[Stored dataset items]
[Start of section]

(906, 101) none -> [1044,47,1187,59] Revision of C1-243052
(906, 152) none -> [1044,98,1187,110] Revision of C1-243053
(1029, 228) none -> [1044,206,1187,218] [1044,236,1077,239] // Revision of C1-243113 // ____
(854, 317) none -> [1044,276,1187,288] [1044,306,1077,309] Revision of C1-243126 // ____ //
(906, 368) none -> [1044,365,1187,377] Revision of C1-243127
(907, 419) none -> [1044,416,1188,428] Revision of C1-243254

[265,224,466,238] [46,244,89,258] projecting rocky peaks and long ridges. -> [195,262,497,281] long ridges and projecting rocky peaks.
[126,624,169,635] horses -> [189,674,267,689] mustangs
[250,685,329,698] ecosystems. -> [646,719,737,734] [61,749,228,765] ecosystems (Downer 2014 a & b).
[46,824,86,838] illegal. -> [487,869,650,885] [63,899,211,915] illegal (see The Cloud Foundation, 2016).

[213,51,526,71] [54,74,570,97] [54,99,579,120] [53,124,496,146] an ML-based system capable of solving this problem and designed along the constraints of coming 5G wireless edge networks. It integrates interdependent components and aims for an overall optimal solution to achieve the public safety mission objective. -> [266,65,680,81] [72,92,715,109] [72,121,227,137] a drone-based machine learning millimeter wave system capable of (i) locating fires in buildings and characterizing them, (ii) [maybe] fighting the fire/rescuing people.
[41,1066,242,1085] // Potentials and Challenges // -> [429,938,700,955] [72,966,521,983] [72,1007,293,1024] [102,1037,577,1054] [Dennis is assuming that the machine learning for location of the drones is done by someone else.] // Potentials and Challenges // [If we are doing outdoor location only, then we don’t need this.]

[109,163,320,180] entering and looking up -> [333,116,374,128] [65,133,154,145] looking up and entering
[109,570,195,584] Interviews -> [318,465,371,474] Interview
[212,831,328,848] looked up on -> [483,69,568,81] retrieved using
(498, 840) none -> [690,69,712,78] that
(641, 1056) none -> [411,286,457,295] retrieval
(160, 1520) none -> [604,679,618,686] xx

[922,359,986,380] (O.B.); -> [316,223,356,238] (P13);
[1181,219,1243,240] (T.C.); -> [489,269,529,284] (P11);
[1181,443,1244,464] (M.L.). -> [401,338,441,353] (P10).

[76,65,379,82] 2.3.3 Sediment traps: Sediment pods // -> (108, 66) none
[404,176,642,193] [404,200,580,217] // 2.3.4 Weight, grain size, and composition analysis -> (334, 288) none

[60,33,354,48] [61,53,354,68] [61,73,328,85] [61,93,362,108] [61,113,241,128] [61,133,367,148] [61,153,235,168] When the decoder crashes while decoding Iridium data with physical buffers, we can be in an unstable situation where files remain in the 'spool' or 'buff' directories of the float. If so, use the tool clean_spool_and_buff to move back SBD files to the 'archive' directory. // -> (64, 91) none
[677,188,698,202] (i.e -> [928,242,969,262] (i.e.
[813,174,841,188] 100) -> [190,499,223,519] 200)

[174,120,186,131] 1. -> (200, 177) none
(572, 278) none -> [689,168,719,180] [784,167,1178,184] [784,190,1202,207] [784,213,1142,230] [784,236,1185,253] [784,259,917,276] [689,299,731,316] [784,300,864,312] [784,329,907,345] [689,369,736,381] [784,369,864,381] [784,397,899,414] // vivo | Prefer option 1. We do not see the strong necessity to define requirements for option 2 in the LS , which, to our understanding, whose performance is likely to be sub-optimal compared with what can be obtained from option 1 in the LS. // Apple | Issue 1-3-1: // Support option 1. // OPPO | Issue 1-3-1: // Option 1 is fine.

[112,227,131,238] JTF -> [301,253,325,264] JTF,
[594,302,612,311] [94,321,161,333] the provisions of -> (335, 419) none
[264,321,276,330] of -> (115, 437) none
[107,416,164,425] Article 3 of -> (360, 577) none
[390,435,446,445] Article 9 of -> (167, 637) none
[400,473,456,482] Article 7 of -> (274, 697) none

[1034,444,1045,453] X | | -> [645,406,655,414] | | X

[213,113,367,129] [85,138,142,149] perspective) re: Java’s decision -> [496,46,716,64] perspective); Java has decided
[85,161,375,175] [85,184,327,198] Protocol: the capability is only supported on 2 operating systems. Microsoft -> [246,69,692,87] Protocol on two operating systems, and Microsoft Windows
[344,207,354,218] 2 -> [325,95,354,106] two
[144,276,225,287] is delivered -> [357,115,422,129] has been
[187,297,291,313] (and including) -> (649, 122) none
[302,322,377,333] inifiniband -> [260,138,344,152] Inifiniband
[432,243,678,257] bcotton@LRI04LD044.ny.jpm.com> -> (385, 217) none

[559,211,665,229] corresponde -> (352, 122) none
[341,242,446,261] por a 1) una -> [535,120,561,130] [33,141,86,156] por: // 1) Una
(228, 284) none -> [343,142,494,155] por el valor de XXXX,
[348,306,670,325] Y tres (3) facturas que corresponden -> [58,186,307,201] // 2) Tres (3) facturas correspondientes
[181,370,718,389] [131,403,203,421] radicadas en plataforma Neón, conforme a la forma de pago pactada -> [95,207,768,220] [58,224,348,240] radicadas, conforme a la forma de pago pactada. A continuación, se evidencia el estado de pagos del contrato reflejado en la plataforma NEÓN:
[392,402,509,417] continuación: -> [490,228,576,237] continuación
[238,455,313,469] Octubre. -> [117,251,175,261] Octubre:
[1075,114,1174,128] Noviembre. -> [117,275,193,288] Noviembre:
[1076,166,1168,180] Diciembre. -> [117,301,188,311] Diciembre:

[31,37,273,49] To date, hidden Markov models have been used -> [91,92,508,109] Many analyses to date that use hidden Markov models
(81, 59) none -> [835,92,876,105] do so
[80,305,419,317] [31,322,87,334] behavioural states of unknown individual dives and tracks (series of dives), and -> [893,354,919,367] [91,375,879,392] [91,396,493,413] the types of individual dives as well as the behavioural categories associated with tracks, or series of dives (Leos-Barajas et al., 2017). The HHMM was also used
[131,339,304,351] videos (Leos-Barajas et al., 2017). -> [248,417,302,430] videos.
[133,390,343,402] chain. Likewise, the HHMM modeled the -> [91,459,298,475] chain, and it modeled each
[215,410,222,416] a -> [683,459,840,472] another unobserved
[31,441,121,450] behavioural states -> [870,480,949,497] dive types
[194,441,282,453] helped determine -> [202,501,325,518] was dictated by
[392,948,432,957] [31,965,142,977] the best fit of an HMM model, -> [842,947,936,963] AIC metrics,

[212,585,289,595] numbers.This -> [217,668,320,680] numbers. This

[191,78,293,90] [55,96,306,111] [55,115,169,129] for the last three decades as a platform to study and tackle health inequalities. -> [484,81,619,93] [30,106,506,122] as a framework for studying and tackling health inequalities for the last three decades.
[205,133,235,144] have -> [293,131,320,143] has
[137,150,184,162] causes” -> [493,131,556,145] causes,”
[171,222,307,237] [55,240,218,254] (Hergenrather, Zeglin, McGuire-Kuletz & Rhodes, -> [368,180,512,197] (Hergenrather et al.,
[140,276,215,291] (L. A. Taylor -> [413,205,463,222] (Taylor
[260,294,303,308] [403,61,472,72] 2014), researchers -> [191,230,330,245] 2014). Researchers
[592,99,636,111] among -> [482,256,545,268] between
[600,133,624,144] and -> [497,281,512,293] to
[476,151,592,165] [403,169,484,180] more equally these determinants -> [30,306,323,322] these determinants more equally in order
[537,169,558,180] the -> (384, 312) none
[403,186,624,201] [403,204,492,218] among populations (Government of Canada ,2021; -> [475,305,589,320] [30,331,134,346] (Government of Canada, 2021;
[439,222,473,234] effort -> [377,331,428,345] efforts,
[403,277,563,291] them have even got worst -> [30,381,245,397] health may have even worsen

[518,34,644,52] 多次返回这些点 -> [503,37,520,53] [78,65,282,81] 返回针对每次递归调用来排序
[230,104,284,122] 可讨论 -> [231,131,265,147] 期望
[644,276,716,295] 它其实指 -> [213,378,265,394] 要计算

[End of section]

• _Task goal_: For this exercise, repeat exactly the lines of the data above from the one with "(641, 1056) none" down to the one with "[187,297,291,313] (and including)", both end lines included.

• _Output below_:
(641, 1056) none -> [411,286,457,295] retrieval
(160, 1520) none -> [604,679,618,686] xx

[922,359,986,380] (O.B.); -> [316,223,356,238] (P13);
[1181,219,1243,240] (T.C.); -> [489,269,529,284] (P11);
[1181,443,1244,464] (M.L.). -> [401,338,441,353] (P10).

[76,65,379,82] 2.3.3 Sediment traps: Sediment pods // -> (108, 66) none
[404,176,642,193] [404,200,580,217] // 2.3.4 Weight, grain size, and composition analysis -> (334, 288) none

[60,33,354,48] [61,53,354,68] [61,73,328,85] [61,93,362,108] [61,113,241,128] [61,133,367,148] [61,153,235,168] When the decoder crashes while decoding Iridium data with physical buffers, we can be in an unstable situation where files remain in the 'spool' or 'buff' directories of the float. If so, use the tool clean_spool_and_buff to move back SBD files to the 'archive' directory. // -> (64, 91) none
[677,188,698,202] (i.e -> [928,242,969,262] (i.e.
[813,174,841,188] 100) -> [190,499,223,519] 200)

[174,120,186,131] 1. -> (200, 177) none
(572, 278) none -> [689,168,719,180] [784,167,1178,184] [784,190,1202,207] [784,213,1142,230] [784,236,1185,253] [784,259,917,276] [689,299,731,316] [784,300,864,312] [784,329,907,345] [689,369,736,381] [784,369,864,381] [784,397,899,414] // vivo | Prefer option 1. We do not see the strong necessity to define requirements for option 2 in the LS , which, to our understanding, whose performance is likely to be sub-optimal compared with what can be obtained from option 1 in the LS. // Apple | Issue 1-3-1: // Support option 1. // OPPO | Issue 1-3-1: // Option 1 is fine.

[112,227,131,238] JTF -> [301,253,325,264] JTF,
[594,302,612,311] [94,321,161,333] the provisions of -> (335, 419) none
[264,321,276,330] of -> (115, 437) none
[107,416,164,425] Article 3 of -> (360, 577) none
[390,435,446,445] Article 9 of -> (167, 637) none
[400,473,456,482] Article 7 of -> (274, 697) none

[1034,444,1045,453] X | | -> [645,406,655,414] | | X

[213,113,367,129] [85,138,142,149] perspective) re: Java’s decision -> [496,46,716,64] perspective); Java has decided
[85,161,375,175] [85,184,327,198] Protocol: the capability is only supported on 2 operating systems. Microsoft -> [246,69,692,87] Protocol on two operating systems, and Microsoft Windows
[344,207,354,218] 2 -> [325,95,354,106] two
[144,276,225,287] is delivered -> [357,115,422,129] has been
[187,297,291,313] (and including) -> (649, 122) none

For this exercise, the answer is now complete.